## Records shown
━━━━━━━━━━━━━━━━
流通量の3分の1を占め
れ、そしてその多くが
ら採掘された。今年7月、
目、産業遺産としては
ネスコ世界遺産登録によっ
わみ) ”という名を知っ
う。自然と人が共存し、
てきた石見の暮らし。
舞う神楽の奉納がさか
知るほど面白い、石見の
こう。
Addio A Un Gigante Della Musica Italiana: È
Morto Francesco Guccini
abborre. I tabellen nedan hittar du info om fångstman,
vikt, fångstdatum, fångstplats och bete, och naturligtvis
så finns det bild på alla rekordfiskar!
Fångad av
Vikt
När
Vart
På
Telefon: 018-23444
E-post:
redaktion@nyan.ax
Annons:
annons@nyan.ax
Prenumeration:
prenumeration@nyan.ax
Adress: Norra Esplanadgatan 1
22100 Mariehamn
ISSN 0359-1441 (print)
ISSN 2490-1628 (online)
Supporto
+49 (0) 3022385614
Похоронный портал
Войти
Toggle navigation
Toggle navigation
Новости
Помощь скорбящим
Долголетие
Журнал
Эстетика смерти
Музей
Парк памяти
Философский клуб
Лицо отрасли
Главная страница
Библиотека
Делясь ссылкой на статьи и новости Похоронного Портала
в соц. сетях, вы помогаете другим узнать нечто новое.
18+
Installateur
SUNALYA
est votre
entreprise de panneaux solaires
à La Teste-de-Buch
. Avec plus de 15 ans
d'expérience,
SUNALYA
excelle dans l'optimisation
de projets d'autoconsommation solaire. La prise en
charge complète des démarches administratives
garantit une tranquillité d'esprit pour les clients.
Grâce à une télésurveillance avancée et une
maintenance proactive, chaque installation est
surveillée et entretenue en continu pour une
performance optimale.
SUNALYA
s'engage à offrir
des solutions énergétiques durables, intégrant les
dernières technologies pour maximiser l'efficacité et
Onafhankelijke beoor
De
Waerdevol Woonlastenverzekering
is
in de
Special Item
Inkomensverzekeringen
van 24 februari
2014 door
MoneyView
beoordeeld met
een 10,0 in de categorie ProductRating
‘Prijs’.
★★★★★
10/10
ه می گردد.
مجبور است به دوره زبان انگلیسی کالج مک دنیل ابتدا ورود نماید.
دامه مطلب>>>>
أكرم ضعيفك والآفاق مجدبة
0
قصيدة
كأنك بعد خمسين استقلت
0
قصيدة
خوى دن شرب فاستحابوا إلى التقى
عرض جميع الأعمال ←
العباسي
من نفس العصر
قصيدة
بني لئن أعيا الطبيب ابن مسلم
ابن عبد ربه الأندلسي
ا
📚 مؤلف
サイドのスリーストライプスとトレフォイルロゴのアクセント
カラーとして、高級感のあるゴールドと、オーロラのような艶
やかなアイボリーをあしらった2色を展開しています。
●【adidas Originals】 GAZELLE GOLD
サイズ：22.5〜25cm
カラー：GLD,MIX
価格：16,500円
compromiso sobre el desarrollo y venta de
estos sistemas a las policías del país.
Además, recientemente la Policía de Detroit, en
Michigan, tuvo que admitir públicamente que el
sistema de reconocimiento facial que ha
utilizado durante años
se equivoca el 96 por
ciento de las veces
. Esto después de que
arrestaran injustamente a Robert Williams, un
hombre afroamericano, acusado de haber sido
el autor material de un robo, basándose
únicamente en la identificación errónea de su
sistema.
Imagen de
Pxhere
━━━━━━━━━━━━━━━━
## Work item
Retype the records in full. Keep every line identical to the original.

## Solution to this task
流通量の3分の1を占め
れ、そしてその多くが
ら採掘された。今年7月、
目、産業遺産としては
ネスコ世界遺産登録によっ
わみ) ”という名を知っ
う。自然と人が共存し、
てきた石見の暮らし。
舞う神楽の奉納がさか
知るほど面白い、石見の
こう。
Addio A Un Gigante Della Musica Italiana: È
Morto Francesco Guccini
abborre. I tabellen nedan hittar du info om fångstman,
vikt, fångstdatum, fångstplats och bete, och naturligtvis
så finns det bild på alla rekordfiskar!
Fångad av
Vikt
När
Vart
På
Telefon: 018-23444
E-post:
redaktion@nyan.ax
Annons:
annons@nyan.ax
Prenumeration:
prenumeration@nyan.ax
Adress: Norra Esplanadgatan 1
22100 Mariehamn
ISSN 0359-1441 (print)
ISSN 2490-1628 (online)
Supporto
+49 (0) 3022385614
Похоронный портал
Войти
Toggle navigation
Toggle navigation
Новости
Помощь скорбящим
Долголетие
Журнал
Эстетика смерти
Музей
Парк памяти
Философский клуб
Лицо отрасли
Главная страница
Библиотека
Делясь ссылкой на статьи и новости Похоронного Портала
в соц. сетях, вы помогаете другим узнать нечто новое.
18+
Installateur
SUNALYA
est votre
entreprise de panneaux solaires
à La Teste-de-Buch
. Avec plus de 15 ans
d'expérience,
SUNALYA
excelle dans l'optimisation
de projets d'autoconsommation solaire. La prise en
charge complète des démarches administratives
garantit une tranquillité d'esprit pour les clients.
Grâce à une télésurveillance avancée et une
maintenance proactive, chaque installation est
surveillée et entretenue en continu pour une
performance optimale.
SUNALYA
s'engage à offrir
des solutions énergétiques durables, intégrant les
dernières technologies pour maximiser l'efficacité et
Onafhankelijke beoor
De
Waerdevol Woonlastenverzekering
is
in de
Special Item
Inkomensverzekeringen
van 24 februari
2014 door
MoneyView
beoordeeld met
een 10,0 in de categorie ProductRating
‘Prijs’.
★★★★★
10/10
ه می گردد.
مجبور است به دوره زبان انگلیسی کالج مک دنیل ابتدا ورود نماید.
دامه مطلب>>>>
أكرم ضعيفك والآفاق مجدبة
0
قصيدة
كأنك بعد خمسين استقلت
0
قصيدة
خوى دن شرب فاستحابوا إلى التقى
عرض جميع الأعمال ←
العباسي
من نفس العصر
قصيدة
بني لئن أعيا الطبيب ابن مسلم
ابن عبد ربه الأندلسي
ا
📚 مؤلف
サイドのスリーストライプスとトレフォイルロゴのアクセント
カラーとして、高級感のあるゴールドと、オーロラのような艶
やかなアイボリーをあしらった2色を展開しています。
●【adidas Originals】 GAZELLE GOLD
サイズ：22.5〜25cm
カラー：GLD,MIX
価格：16,500円
compromiso sobre el desarrollo y venta de
estos sistemas a las policías del país.
Además, recientemente la Policía de Detroit, en
Michigan, tuvo que admitir públicamente que el
sistema de reconocimiento facial que ha
utilizado durante años
se equivoca el 96 por
ciento de las veces
. Esto después de que
arrestaran injustamente a Robert Williams, un
hombre afroamericano, acusado de haber sido
el autor material de un robo, basándose
únicamente en la identificación errónea de su
sistema.
Imagen de
Pxhere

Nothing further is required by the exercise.